* What the task requires: In the items below, convert the lines from the one containing "To implement a" through the one containing "Create a User\_Followers", inclusive, into a Markdown table with the columns Row and Line. Omit blank lines.

* Data for processing:
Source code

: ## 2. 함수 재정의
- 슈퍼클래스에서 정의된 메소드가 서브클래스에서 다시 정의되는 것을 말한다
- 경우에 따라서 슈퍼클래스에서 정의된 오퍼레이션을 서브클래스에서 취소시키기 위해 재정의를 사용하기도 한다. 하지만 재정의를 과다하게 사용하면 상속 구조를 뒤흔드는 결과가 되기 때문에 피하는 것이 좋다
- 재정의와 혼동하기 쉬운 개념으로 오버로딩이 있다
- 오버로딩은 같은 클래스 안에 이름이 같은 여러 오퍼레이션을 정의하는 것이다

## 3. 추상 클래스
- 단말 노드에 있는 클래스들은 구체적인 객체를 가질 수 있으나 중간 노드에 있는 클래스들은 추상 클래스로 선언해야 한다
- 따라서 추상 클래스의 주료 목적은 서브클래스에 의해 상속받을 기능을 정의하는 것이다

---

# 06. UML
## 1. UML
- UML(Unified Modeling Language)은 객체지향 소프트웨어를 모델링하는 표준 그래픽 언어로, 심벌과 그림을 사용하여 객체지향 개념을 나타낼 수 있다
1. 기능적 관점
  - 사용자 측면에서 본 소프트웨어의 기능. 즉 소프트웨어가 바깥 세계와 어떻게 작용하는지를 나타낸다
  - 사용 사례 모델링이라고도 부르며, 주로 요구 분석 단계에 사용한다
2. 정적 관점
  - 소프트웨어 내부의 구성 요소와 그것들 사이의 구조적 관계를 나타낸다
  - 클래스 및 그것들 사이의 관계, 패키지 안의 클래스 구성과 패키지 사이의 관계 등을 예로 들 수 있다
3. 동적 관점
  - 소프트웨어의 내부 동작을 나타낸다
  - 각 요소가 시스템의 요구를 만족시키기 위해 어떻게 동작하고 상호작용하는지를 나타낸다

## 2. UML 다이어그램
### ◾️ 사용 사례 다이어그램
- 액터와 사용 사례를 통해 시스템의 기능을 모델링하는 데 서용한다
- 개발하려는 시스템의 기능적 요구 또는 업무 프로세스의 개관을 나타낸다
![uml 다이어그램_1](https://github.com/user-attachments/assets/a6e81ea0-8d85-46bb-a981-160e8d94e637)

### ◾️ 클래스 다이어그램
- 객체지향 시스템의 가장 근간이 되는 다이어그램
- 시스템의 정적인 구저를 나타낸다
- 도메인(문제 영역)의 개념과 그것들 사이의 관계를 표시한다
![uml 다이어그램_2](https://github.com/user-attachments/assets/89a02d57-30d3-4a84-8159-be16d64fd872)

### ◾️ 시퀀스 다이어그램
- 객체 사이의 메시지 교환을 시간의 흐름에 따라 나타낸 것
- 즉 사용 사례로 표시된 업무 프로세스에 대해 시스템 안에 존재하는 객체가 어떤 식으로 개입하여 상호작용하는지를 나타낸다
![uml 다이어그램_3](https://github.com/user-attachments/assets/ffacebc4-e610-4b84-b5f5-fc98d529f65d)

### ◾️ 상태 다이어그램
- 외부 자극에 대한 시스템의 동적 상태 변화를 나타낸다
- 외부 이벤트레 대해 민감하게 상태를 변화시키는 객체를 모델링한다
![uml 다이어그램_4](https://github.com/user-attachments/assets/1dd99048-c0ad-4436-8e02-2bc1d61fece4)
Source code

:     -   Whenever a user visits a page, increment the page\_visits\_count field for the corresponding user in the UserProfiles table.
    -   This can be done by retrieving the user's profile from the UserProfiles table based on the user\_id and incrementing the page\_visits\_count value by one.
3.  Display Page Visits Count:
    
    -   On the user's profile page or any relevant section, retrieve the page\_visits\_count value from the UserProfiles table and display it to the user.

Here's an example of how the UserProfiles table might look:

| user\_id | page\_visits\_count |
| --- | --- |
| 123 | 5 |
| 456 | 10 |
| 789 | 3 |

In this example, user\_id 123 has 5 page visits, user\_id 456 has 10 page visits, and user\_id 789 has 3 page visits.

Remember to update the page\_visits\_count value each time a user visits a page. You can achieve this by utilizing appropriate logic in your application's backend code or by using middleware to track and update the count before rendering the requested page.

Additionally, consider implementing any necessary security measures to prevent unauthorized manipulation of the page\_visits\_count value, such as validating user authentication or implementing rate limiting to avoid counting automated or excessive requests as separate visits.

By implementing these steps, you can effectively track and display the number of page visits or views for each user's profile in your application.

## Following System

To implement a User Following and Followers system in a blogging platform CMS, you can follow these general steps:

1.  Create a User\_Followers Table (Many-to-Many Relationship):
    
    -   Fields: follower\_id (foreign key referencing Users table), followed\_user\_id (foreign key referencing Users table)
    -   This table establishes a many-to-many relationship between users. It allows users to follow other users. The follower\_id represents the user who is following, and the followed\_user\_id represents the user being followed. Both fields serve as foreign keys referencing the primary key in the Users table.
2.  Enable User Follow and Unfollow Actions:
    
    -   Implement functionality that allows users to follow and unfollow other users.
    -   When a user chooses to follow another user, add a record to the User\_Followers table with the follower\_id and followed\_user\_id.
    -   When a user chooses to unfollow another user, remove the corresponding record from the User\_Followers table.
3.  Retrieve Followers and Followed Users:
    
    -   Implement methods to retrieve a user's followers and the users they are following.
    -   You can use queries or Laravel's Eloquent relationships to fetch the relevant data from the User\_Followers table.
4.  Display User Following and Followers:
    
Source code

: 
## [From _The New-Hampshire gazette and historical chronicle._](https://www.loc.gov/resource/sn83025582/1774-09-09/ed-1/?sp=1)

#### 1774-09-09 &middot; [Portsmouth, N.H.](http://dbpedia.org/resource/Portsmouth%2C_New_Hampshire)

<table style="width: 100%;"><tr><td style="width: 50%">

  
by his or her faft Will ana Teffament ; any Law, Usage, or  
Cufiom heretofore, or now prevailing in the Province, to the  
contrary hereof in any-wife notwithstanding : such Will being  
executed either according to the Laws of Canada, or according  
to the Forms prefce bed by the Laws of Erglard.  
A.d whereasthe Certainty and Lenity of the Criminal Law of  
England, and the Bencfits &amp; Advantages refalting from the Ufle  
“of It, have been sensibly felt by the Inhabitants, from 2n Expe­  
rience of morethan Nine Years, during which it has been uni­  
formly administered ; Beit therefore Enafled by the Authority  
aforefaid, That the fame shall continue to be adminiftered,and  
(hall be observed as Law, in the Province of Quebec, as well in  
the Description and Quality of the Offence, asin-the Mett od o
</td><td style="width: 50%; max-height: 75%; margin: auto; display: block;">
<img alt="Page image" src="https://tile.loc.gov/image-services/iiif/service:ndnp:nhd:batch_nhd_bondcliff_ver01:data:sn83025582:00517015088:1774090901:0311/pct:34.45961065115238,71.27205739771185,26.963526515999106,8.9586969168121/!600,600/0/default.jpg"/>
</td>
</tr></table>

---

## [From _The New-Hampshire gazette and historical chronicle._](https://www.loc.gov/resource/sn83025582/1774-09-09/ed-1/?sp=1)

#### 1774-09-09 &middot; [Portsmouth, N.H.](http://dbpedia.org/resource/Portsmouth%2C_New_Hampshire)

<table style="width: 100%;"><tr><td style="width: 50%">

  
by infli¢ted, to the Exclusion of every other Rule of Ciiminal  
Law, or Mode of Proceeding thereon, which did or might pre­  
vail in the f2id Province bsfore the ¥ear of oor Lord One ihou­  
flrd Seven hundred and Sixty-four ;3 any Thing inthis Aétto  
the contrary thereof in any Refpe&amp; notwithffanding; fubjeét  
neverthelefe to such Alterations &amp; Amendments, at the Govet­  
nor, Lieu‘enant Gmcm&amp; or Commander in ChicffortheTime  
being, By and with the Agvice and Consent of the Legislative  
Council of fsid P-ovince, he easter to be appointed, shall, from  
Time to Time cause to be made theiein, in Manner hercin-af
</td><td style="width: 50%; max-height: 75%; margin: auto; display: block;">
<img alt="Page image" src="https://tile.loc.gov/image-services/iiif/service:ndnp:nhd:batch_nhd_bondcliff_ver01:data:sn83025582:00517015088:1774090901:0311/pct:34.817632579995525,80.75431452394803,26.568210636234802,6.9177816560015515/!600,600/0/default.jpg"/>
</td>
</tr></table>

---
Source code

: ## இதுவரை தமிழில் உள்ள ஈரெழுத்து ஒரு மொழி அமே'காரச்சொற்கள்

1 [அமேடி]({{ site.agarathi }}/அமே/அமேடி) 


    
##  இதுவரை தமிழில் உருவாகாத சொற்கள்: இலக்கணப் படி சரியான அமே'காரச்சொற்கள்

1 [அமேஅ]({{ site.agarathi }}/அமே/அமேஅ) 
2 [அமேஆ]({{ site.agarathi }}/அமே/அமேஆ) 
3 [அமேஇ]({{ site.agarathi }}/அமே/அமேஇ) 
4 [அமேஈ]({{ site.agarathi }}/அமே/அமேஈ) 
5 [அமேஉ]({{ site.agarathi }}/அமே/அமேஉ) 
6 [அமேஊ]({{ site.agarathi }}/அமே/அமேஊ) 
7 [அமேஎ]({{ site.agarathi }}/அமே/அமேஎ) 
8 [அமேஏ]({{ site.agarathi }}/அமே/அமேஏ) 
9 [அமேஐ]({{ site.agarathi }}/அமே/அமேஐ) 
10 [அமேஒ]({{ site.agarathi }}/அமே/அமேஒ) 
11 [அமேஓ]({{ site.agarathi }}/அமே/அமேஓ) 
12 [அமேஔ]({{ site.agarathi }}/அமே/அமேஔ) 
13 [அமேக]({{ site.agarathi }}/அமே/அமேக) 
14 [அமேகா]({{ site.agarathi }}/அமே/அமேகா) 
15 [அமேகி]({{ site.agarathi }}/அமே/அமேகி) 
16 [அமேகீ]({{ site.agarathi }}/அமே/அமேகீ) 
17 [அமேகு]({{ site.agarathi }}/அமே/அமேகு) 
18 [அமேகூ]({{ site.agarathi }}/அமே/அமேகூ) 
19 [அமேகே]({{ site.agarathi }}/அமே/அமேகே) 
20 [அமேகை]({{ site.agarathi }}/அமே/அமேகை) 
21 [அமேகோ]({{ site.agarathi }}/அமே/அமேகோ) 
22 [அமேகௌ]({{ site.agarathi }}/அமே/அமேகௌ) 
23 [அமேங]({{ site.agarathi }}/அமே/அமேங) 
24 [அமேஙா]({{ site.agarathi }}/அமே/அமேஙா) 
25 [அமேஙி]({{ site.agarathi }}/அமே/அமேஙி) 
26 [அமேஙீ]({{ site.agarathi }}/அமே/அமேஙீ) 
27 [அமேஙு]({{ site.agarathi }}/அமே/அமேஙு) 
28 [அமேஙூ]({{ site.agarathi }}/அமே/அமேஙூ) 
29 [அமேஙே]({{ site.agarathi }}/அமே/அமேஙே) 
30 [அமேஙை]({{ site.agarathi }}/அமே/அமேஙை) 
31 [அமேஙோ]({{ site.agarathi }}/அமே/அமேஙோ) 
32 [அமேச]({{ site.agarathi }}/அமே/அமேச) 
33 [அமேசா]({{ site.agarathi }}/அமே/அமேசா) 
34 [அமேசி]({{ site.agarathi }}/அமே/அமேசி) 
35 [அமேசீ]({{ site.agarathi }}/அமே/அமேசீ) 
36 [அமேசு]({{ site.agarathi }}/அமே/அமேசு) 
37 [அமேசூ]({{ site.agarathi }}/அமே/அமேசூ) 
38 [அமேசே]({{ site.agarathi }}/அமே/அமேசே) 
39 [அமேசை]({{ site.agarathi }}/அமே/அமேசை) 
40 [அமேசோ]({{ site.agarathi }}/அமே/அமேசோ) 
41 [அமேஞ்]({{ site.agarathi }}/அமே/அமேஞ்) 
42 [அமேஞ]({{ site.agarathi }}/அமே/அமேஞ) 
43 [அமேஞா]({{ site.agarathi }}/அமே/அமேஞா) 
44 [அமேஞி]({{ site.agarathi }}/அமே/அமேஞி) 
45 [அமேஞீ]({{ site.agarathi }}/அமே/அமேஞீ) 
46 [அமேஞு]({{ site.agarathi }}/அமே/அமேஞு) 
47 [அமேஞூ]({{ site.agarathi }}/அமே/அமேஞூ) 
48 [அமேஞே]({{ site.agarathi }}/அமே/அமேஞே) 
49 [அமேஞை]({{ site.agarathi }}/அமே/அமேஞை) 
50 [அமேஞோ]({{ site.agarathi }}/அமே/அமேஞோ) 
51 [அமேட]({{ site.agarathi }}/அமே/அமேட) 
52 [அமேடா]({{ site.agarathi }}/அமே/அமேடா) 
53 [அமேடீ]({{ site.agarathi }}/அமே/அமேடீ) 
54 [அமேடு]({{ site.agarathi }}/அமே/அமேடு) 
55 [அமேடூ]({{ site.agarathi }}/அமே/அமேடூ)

* Task result:
| Row | Line |
|---|---|
| 1 | To implement a User Following and Followers system in a blogging platform CMS, you can follow these general steps: |
| 2 | 1.  Create a User\_Followers Table (Many-to-Many Relationship): |